Dalam beberapa kompetisi cabang olahraga, obat golongan antihipertensi seperti atenolol sering disalahgunakan penggunaannya oleh atlet yang membutuhkan ketenangan dan konsentrasi penuh sebagai doping. Saat ini teknik pemisahan yang banyak dilakukan untuk identifikasi atenolol salah satunya menggunakan sorben Molecular Imprinted Polymer (MIP). Tujuan dari penelitian ini adalah untuk mensisntesis MIP menggunakan molekul cetakan atenolol dan monomer akrilamid. Pelepasan molekul cetakan dilakukan dengan metode ekstraksi menggunakan pelarut methanol. Identifikasi kadarnya diukur menggunakan High Performance Liquid Chromatography (HPLC) dan dilakukan sampai dengan konsentrasi yang terukur di bawah nilai LOD. Hasilnya menunjukkan bahwa kadar atenolol hasil pelepasan kembali sebesar 8,88 ppm. Sementara nilai LOD dan LOQ yang dihasilkan masing-masing sebesar 11,184 ppm dan 37,282 ppm. MIP dikarakterisasi menggunakan Fourier Transform Infrared (FTIR) dan spektrum NIP (Non Imprinted Polymer) dan MIP yang dihasilkan memiliki pola yang sama dan diidentifikasi pada daerah bilangan gelombang 1500-500cm1. Kekuatan desorpsi antara MIP dan NIP telah diidentifikasi dan diperoleh data bahwa nilai AUC MIP lebih besar daripada nilai AUC NIP dengan nilai % terelusi sebesar 733,74%. MIP tersebut diaplikasikan pada tablet atenolol yang beredar di pasaran menggunakan eluen klorofom dan nilai perolehan kembali sebesar 53,33%.

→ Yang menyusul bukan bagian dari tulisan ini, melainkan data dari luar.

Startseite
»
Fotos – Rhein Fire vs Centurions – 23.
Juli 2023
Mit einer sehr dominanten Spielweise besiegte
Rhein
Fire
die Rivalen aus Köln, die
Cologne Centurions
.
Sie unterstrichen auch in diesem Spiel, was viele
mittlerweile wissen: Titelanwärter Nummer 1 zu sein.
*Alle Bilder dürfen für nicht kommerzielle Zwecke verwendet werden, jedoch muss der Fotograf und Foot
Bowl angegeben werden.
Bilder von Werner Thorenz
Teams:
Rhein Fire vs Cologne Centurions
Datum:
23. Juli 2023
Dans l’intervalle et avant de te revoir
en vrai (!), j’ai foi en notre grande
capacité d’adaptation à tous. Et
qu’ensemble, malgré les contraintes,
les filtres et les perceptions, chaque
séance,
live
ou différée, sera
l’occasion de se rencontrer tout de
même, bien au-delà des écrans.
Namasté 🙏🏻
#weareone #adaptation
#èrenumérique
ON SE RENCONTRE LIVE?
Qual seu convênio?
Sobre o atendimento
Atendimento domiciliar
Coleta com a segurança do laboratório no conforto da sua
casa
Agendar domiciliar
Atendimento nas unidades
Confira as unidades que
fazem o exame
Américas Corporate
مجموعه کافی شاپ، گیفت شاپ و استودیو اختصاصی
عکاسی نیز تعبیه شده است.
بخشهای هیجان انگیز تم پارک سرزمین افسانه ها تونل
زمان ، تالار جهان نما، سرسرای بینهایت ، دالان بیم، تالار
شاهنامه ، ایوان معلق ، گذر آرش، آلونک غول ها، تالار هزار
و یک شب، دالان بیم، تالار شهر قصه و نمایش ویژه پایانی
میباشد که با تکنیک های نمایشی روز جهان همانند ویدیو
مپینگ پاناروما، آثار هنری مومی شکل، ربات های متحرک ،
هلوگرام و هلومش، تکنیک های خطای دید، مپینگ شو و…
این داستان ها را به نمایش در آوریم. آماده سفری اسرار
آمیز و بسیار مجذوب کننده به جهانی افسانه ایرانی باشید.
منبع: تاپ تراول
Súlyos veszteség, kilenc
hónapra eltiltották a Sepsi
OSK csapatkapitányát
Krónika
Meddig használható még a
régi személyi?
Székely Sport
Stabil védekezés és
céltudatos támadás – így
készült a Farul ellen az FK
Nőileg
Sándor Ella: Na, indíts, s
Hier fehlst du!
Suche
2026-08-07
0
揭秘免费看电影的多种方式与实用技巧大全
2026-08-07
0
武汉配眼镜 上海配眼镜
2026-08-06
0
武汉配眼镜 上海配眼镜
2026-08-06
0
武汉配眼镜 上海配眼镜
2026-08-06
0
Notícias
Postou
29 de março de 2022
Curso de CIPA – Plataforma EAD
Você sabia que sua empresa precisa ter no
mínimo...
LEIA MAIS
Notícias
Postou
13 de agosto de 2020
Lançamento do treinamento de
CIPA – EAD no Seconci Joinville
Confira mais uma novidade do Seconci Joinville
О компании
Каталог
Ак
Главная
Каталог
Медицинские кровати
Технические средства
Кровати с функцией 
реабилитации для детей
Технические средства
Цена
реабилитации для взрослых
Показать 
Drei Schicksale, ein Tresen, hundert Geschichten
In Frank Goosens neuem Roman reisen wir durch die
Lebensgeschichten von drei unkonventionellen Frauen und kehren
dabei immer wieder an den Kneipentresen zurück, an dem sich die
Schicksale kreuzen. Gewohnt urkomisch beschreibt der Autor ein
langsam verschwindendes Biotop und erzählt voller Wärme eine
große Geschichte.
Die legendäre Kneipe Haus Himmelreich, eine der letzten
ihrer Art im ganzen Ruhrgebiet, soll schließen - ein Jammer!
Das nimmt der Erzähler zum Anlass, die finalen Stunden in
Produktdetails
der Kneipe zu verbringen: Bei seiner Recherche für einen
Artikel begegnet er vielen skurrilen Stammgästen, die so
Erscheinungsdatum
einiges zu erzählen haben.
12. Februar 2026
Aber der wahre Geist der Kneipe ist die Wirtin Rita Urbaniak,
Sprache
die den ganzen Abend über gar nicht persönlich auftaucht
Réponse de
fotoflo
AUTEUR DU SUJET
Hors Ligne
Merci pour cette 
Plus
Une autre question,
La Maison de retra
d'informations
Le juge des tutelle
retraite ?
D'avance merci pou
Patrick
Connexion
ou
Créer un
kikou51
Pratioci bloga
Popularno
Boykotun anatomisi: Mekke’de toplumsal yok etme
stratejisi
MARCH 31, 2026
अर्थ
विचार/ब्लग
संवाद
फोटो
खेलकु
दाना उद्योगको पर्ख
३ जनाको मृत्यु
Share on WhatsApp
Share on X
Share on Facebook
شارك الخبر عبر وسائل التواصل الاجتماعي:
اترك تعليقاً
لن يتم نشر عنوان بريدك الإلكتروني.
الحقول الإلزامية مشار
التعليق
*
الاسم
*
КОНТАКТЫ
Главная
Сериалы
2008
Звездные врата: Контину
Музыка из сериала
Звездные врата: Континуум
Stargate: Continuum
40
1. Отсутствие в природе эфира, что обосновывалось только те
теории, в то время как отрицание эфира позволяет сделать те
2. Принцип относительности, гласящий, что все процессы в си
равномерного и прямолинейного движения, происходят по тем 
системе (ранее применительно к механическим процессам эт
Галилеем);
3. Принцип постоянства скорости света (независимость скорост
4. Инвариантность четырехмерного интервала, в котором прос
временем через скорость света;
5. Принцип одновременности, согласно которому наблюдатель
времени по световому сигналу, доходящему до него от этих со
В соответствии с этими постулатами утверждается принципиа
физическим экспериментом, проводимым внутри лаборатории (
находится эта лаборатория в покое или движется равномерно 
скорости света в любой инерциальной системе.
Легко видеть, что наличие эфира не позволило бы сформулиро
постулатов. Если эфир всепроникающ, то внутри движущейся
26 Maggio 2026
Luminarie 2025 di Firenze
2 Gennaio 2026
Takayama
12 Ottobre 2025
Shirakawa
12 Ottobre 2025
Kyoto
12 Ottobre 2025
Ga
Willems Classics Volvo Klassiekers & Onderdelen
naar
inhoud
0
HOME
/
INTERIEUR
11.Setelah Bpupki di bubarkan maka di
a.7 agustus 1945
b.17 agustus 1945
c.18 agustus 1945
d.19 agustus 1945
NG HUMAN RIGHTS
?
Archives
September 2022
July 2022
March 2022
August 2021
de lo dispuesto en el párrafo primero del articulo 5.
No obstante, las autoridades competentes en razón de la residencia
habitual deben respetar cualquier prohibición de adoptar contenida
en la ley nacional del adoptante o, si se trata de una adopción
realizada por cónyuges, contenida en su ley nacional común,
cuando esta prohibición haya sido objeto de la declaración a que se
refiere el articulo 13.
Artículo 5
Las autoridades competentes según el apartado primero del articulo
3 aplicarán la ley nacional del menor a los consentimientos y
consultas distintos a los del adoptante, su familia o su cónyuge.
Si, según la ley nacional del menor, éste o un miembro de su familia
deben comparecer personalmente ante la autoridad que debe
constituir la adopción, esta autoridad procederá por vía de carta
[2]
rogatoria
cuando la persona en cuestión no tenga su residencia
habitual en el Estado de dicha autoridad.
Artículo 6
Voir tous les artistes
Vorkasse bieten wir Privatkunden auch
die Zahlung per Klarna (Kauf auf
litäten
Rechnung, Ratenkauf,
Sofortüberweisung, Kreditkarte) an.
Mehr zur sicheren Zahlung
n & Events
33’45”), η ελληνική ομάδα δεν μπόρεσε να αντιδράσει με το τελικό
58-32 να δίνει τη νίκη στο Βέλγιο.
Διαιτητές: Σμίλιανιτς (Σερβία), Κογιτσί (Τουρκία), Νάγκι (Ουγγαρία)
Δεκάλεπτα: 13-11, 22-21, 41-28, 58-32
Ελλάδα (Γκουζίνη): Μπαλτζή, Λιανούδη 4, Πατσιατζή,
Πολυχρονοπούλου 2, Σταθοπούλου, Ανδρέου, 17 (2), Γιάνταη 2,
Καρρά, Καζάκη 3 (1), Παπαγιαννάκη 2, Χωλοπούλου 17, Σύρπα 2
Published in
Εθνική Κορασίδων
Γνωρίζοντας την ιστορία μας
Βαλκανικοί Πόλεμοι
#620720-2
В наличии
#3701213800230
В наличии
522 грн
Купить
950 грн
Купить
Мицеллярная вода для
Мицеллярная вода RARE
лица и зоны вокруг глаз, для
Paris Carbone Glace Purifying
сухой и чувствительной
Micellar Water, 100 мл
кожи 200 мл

Kata kunci: atenolol, doping, FTIR, HPLC, Molecular Imprinted Polymer (MIP).

ABSTRACT

Antihypertensive drugs like atenolol are frequently used as doping in many sports competitions by athletes who require calmness and full of concentration. Molecular Imprinted Polymer (MIP) sorbent is currently the most widely used separation technique for atenolol identification because of its high selectivity for atenolol adsorption. The aim of this research was to synthesize MIP using atenolol molecules and acrylamide monomer. The extraction using methanol was applied to release the imprinted molecules. The concentration of etenolol was measured by High Performance Liquid Chromatography (HPLC) that was carried out until the atenolol concentration was below the detection limit (LOD). The results showed that the concentration of atenolol released was 8.88 ppm. Meanwhile, the LOD and LOQ values were 11,184 ppm and 37.282 ppm, respectively. The Fourier Transform Infrared (FTIR) was used to characterize the MIP. The FTIR spectrum of NIP (Non Imprinted Polymer) and MIP showed the same pattern at the wave number range of 1500-500cm-1. The strength of desorption of MIP and NIP was determined, and data was gathered showing that the AUC MIP value was bigger than the AUC NIP one, with a percentage eluted value of 733.74 %. The MIP was applied to the commercially available atenolol tablets using chloroform eluent resulted in a recovery value of 53.33 %.

Keywords: atenolol, doping, FTIR, HPLC, Molecular Imprinted Polymer (MIP).

PENDAHULUAN

Olahraga merupakan alat pemersatu bangsa dilihat dari segi pertandingan dan perlombaan yang mempertemukan antar negara untuk meraih prestasi dan membanggakan nama suatu negara dimata

dunia (Amran, 2018). Beban berat menjadi seorang pemenang yang berada di pundak atlet dapat berakibat fatal. Para atlet dapat menggunakan berbagai cara yang dilarang dalam peraturan kompetisi demi mencapai target yang diinginkan, salah satunya melalui penggunaan Doping (Herdiawan, 2013).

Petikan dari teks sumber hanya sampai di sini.